В тот день меня ожидало необычайное приключение: в лавке Рейзы-Эйдл я встретил Гликеле. Правда, мы уже давно знаем друг друга. А как же иначе, если мы живём на одной улице, в соседних дворах, разделённых серым, в трещинах, забором. Но то, что её отец — реб Эля, а реб Эля — резник, и я собственными ушами слышал, как куры проклинают его накануне Йом Кипура[9], возвело ещё один, невидимый, забор между мной и его дочкой.

Однако сейчас, в лавке Рейзы-Эйдл, преграда исчезает. Разве Гликеле виновата, что куры проклинают реб Элю? Он же ей отец, а не сын. А уж саму-то Гликеле куры не проклинают, в этом я уверен. Может, даже наоборот, благословляют. В прошлом году её мама умерла от тяжёлого коклюша, из жалости к Гликеле я проводил гроб до Зелёного моста. К счастью, у Гликеле есть бабушка, баба Цвёкла. Она любит Гликеле, а Гликеле любит бабушку Цвёклу гораздо сильнее, чем отца.

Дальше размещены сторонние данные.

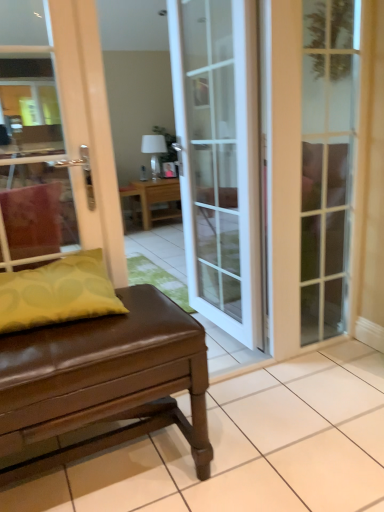
This screenshot has height=512, width=384. In order to click on yellow fabric pillow at left in this screenshot , I will do click(58, 292).

What do you see at coordinates (219, 158) in the screenshot? I see `white glass door at center, the second door in the right-to-left sequence` at bounding box center [219, 158].

In order to face clear glass door at right, the first door positioned from the right, should I rotate leftwards or rightwards?

You should rotate right by 17.655 degrees.

The image size is (384, 512). What do you see at coordinates (158, 199) in the screenshot?
I see `wooden table at center, the second table when ordered from front to back` at bounding box center [158, 199].

This screenshot has width=384, height=512. In order to click on yellow fabric pillow at left in this screenshot , I will do `click(58, 292)`.

From a real-world perspective, between clear glass door at right, arranged as the second door when viewed from the left, and white glass door at center, the second door in the right-to-left sequence, who is vertically lower?

In real-world perspective, clear glass door at right, arranged as the second door when viewed from the left, is lower.

What are the coordinates of `door below the white glass door at center, marked as the first door in a left-to-right arrangement (from a real-world perspective)` in the screenshot? It's located at (284, 172).

Is point (156, 161) positioned before point (227, 86)?

No, (156, 161) is further to viewer.

Is white glossy lampshade at center turned away from white glass door at center, marked as the first door in a left-to-right arrangement?

No.

Would you consider white glossy lampshade at center to be distant from white glass door at center, the second door in the right-to-left sequence?

Yes, white glossy lampshade at center is far from white glass door at center, the second door in the right-to-left sequence.

Is white glossy lampshade at center surrounding white glass door at center, the second door in the right-to-left sequence?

Из-за прилавка появляется Рейза-Эйдл. Кажется, она вылезла из бочки с селёдкой. На ней фартук, словно сделанный из жести. Может, он и правда жестяной — никто не решается потрогать. Перламутровые волосы зачёсаны назад, на голове платок, усеянный серебряными блёстками чешуи.

Рейзу-Эйдл вся округа знает. По пятницам, в базарный день, перед лавкой стоят телеги, будто тут корчма. Крестьяне приезжают к Рейзе-Эйдл издалека, говорят, некоторые даже из Вилкомира — города, который уже принадлежит Литве. Они тайком пересекают границу, потому что селёдка Рейзы-Эйдл в обеих странах славится вкусом и ароматом. Мужики верят, что она такая вкусная, потому что кошерная.